__Your objective__
Scan the material below and copy every line holding the word "margin".

__Available data__
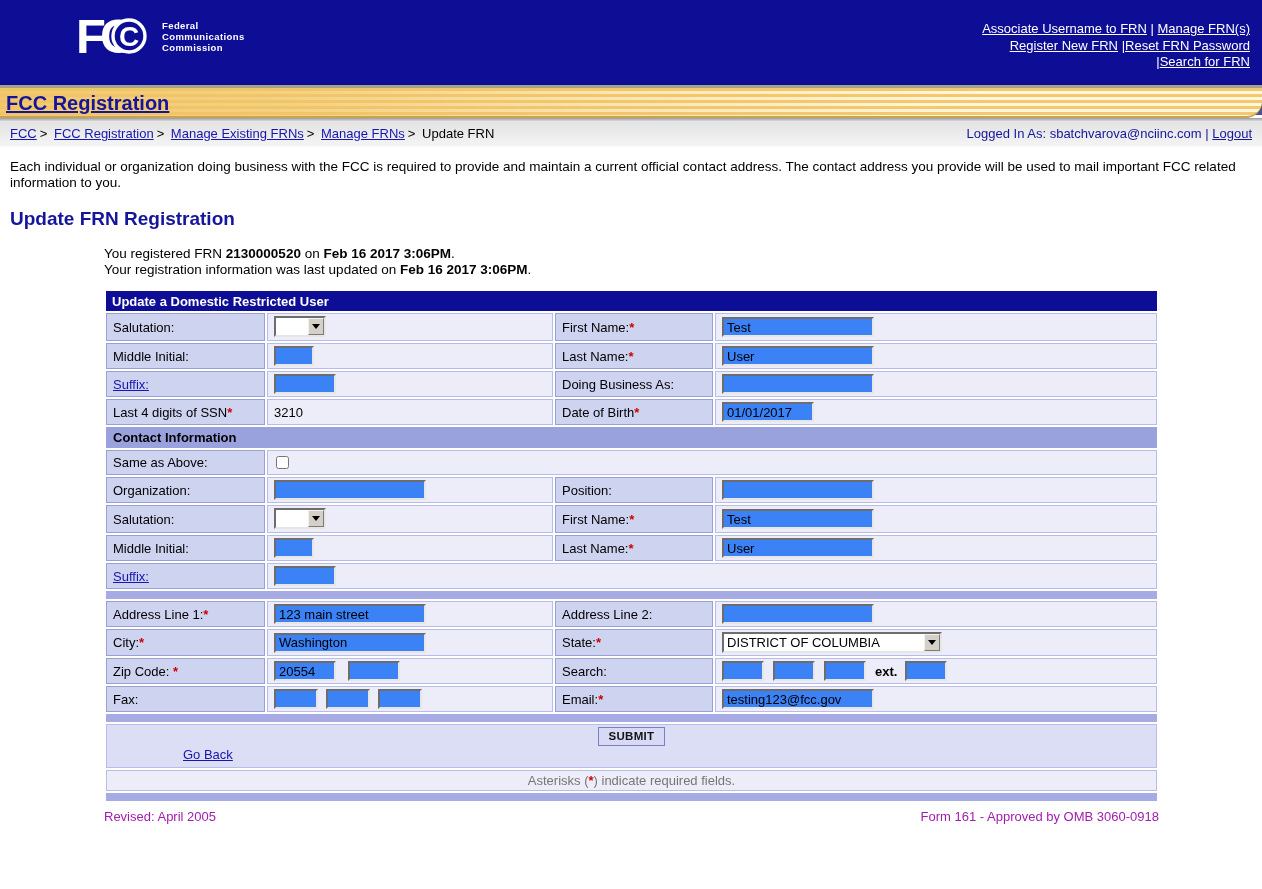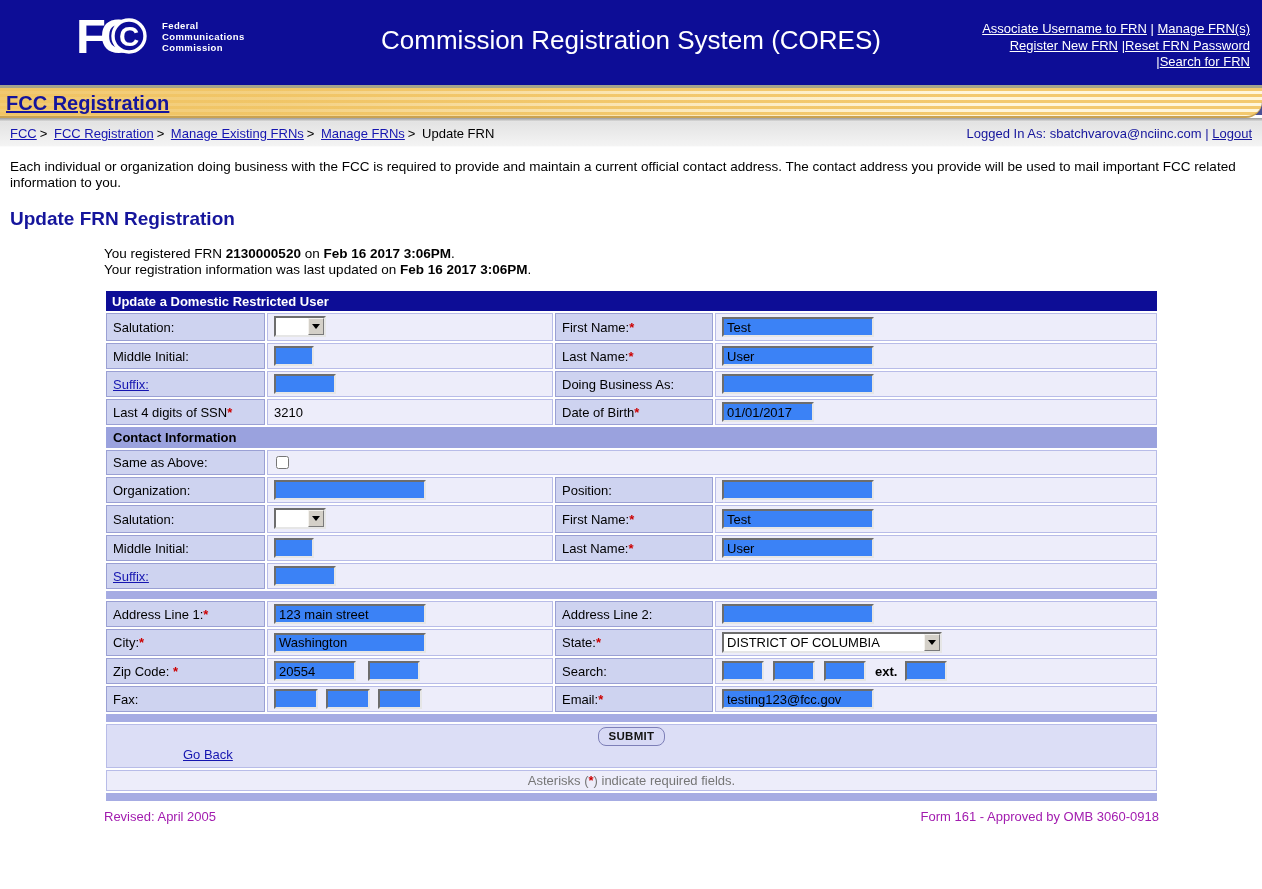--- a/index.html
+++ b/index.html
@@ -99,7 +99,6 @@
       <div>Commission</div>
     </div>
   </div>
-  <div class="app-title">Commission Registration System (CORES)</div>
   <div class="header-links">
     <div><a href="#">Associate Username to FRN</a> <span class="hl-sep">|</span> <a href="#">Manage FRN(s)</a></div>
     <div><a href="#">Register New FRN</a> <span class="hl-sep">|</span><a href="#">Reset FRN Password</a></div>

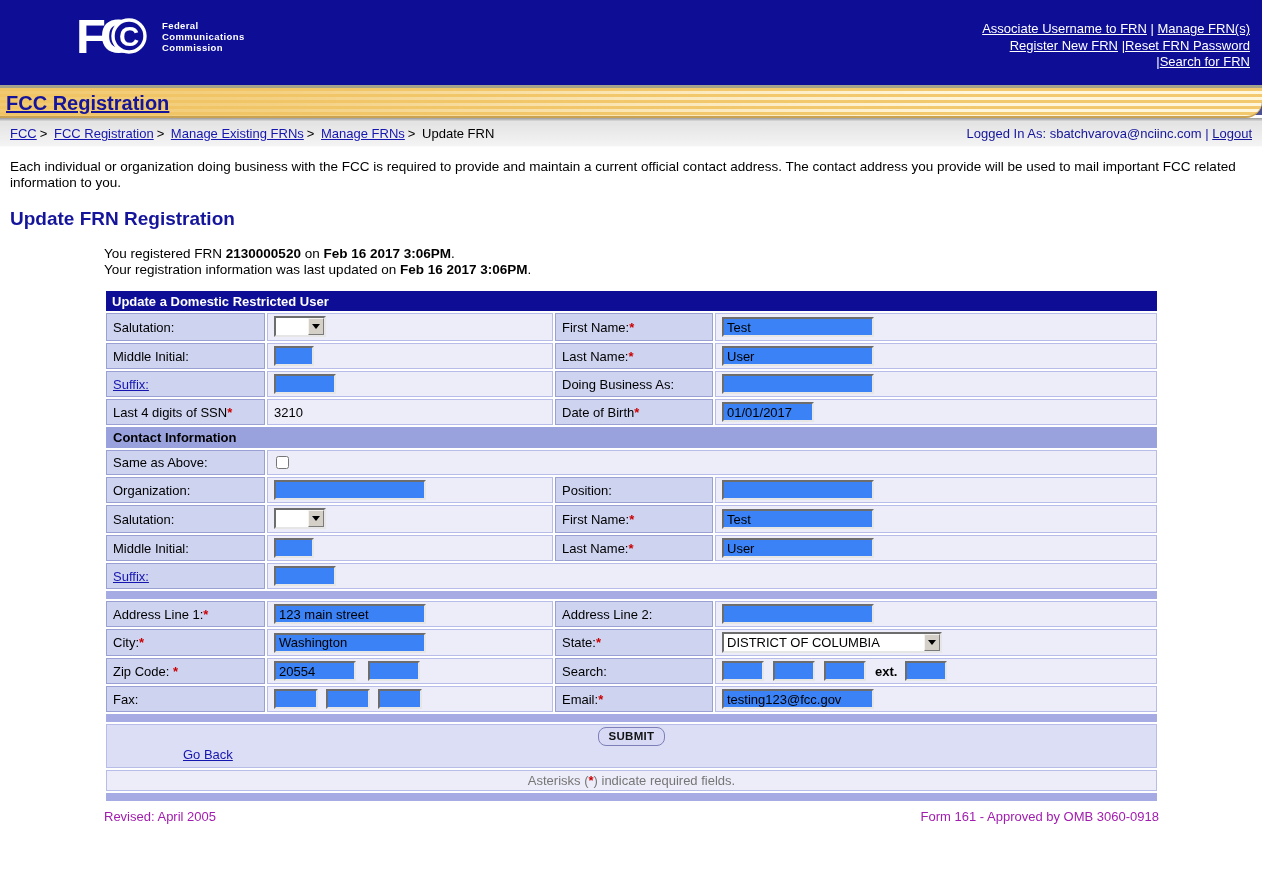--- a/index.html
+++ b/index.html
@@ -58,7 +58,7 @@
   input.tin { height:20px; border:2px solid; border-color:#6d6d6d #e6e6e6 #e6e6e6 #6d6d6d; background:#3b82f6;
               font-family:"Liberation Sans", sans-serif; font-size:13px; padding:1px 3px; }
   .w-std { width:152px; } .w-mi { width:40px; } .w-suf { width:62px; } .w-dob { width:92px; }
-  .w-zip1 { width:82px; margin-right:12px; } .w-zip2 { width:52px; }
+  .w-zip1 { width:62px; margin-right:12px; } .w-zip2 { width:52px; }
   .w-ph { width:42px; margin-right:9px; } .w-ext { width:42px; }
   .w-fax { width:44px; margin-right:8px; }
   .ext-lbl { margin:7px 8px 0 0;font-weight:bold; }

__Expected output__
-  .w-zip1 { width:82px; margin-right:12px; } .w-zip2 { width:52px; }
+  .w-zip1 { width:62px; margin-right:12px; } .w-zip2 { width:52px; }
   .w-ph { width:42px; margin-right:9px; } .w-ext { width:42px; }
   .w-fax { width:44px; margin-right:8px; }
   .ext-lbl { margin:7px 8px 0 0;font-weight:bold; }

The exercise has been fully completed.